Here, Witherell asks to borrow $3500 from Greene & Co. “...so that I can buy and control the full crop of Wool in this section.” To effect this business proposal, Witherell describes his situation, lays out a business plan, and even offers a $10,000 life insurance policy as collateral security for the loan:

I have a ranch (sheep) on the Canadian River Pan handle of Texas, and corrals built this year for the purpose of buying the spring clip of wool, but I could not do it as I had not the money, as I had invested upward of three thousand dollars in Sheep and Stocks for the ranch. I could have bought all the wool in this section and I had the promise of all the Sheep men in the vicinity that they would shear at my corrals provided I would buy the wool. I could have controlled the whole with less than six thousand dollars. The consequence was that they had to drive their sheep into New Mexico to shear & sell their wool & are now driving them back to winter. It is about one Hundred & fifty miles from my Ranch to Las Animas Col[orado]., where there is the R.R. to ship in.
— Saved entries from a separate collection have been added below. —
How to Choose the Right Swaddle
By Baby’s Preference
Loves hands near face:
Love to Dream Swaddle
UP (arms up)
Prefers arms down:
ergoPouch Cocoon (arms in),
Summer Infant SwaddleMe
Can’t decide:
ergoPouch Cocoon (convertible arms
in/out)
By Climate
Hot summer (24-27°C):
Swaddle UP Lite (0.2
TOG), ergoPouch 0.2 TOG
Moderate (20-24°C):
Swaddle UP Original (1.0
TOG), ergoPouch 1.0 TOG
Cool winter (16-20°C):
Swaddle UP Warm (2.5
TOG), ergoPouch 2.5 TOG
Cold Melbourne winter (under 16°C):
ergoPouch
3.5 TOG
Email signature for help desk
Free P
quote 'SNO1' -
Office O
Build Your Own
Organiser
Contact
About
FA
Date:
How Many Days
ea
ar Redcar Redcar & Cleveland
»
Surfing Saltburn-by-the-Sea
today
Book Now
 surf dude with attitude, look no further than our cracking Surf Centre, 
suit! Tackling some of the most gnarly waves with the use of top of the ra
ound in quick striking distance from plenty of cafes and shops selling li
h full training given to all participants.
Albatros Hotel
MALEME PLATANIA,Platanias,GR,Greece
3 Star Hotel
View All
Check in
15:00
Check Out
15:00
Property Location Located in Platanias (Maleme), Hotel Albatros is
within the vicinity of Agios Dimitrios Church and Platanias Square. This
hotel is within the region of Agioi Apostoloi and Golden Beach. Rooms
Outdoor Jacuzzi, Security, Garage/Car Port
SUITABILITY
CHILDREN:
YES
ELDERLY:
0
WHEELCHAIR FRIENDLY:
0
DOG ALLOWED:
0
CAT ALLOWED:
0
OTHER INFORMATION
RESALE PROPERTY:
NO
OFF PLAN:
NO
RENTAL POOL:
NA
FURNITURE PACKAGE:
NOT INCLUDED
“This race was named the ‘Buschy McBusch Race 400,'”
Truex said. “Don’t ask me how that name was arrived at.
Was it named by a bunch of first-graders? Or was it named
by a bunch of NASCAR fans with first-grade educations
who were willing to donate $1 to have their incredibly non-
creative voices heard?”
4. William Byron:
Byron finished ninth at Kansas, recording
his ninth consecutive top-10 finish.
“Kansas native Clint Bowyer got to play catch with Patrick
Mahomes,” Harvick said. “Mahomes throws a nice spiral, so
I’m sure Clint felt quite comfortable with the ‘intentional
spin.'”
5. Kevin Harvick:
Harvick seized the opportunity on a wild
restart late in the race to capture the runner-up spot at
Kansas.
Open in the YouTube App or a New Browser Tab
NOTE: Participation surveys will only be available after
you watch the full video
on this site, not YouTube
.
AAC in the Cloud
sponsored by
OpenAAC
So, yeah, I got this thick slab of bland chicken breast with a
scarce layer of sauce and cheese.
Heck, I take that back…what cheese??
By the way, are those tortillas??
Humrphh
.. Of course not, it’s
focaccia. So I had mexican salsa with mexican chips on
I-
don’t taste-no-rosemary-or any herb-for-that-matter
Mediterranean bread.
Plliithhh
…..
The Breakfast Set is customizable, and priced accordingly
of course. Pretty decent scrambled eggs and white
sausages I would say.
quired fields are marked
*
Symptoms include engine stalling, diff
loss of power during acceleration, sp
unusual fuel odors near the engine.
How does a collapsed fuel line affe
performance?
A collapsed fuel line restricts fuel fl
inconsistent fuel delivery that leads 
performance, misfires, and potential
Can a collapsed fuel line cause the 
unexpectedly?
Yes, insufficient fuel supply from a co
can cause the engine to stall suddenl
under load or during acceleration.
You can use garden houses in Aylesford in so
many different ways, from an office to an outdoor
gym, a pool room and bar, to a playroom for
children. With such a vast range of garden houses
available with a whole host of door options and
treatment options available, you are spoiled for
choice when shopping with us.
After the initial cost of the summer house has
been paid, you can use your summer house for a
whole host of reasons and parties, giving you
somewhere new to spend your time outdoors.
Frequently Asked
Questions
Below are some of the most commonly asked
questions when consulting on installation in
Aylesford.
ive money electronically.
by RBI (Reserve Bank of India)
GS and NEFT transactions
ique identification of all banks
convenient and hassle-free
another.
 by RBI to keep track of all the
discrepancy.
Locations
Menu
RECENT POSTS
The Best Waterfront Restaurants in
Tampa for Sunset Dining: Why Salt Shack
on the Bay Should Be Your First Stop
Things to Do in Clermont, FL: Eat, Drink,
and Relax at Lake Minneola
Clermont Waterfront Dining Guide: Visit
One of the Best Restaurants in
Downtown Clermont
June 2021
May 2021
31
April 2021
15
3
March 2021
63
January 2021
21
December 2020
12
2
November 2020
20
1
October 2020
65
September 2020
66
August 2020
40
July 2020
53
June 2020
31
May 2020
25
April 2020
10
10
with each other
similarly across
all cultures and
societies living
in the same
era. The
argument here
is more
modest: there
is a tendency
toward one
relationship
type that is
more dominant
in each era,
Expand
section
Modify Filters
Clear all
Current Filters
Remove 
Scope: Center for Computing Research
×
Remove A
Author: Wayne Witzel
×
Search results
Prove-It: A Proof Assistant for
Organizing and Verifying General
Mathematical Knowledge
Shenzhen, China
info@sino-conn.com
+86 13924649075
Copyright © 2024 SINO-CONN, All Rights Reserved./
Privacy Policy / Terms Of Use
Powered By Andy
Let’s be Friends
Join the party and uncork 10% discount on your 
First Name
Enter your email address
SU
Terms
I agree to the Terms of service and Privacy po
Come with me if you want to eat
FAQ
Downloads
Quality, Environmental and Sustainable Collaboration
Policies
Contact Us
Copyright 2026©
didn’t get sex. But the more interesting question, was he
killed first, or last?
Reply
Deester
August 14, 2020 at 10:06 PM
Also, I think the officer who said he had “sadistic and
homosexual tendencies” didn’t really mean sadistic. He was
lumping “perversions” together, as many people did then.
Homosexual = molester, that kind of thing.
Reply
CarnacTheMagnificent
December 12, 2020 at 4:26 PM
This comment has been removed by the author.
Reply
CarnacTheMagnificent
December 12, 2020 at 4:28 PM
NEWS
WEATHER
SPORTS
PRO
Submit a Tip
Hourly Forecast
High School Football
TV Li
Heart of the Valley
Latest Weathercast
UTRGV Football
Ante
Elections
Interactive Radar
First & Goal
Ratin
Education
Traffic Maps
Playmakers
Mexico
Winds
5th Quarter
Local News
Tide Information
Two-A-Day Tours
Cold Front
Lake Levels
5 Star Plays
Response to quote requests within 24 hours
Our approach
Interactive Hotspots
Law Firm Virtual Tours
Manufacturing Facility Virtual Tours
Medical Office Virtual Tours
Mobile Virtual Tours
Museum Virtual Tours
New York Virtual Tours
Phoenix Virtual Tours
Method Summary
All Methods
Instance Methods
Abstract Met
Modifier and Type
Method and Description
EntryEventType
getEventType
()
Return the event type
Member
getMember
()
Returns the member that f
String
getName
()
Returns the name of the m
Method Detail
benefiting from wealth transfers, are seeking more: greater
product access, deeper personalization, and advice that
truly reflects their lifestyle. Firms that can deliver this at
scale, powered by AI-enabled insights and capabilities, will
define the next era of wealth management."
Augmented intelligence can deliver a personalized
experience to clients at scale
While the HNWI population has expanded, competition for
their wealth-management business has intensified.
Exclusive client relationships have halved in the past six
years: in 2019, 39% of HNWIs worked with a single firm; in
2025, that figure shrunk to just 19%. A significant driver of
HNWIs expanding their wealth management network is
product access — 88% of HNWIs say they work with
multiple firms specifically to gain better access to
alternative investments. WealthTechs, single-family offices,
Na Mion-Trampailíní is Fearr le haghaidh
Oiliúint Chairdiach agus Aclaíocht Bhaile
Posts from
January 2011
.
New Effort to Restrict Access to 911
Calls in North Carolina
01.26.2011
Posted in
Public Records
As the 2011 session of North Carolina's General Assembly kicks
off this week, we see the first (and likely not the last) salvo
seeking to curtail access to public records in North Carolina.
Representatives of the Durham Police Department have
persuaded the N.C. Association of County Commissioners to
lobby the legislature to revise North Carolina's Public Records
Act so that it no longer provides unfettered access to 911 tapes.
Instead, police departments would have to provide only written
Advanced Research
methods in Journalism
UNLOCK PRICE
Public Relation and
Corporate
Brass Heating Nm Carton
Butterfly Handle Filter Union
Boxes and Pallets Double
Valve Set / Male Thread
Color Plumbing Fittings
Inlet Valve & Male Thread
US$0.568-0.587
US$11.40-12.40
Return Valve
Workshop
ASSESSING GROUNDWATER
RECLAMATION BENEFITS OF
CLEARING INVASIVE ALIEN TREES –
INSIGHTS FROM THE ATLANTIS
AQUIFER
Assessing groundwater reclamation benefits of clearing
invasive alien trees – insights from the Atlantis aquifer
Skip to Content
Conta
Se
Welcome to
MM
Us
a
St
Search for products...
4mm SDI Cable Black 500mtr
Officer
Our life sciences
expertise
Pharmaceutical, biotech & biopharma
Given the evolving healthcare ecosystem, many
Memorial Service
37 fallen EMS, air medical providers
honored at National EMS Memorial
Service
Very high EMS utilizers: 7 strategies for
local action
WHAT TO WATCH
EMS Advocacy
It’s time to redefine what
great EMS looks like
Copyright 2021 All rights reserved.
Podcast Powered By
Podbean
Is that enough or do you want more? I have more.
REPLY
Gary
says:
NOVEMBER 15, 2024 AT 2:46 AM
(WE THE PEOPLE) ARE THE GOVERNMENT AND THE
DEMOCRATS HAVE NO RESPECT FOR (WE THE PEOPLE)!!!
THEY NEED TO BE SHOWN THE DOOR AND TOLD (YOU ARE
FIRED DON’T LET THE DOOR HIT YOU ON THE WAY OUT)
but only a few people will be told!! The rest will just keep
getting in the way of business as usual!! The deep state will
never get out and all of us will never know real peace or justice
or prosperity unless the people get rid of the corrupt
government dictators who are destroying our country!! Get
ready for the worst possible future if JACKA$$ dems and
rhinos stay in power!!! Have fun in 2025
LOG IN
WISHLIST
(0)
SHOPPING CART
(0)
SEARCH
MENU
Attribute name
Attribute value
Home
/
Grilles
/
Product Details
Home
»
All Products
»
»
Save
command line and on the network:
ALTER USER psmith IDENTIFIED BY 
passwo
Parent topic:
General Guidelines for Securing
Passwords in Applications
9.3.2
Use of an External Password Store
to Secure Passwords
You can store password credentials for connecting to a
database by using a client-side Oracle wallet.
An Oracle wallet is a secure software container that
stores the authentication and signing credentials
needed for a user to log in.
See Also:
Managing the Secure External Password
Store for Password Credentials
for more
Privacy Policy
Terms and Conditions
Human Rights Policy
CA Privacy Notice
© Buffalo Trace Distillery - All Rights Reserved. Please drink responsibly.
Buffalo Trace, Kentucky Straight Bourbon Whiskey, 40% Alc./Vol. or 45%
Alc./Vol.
If he can obtain the loan for his Texas ranch, Lieutenant Witherell, who is serving at nearby Ft. Lyon, Colorado, will “...personally attend to this business.” He provides an additional comment on Mexican sheep farmers adding that “I think I can buy the clip so that it will not cost more than 12 or 13 cents at the R.R.” The letter offers an interesting insight into one soldier’s embrace of a profitable enterprise on the American frontier; a man with a less than stellar reputation.


Description: 1877 Autograph Letter Signed by a Texas Rancher, Scoundrel, and Officer Charles T. Witherell, 1st Lieutenant, 19th U.S. Infantry, on Wool and Sheep Ranching in Texas.

Fort Lyon, Colorado. August 9, 1877. Quarto, bifolium. Three full pages. No transmittal envelope; folds, traces of soil; stray marks; tiny edge-loss; very good.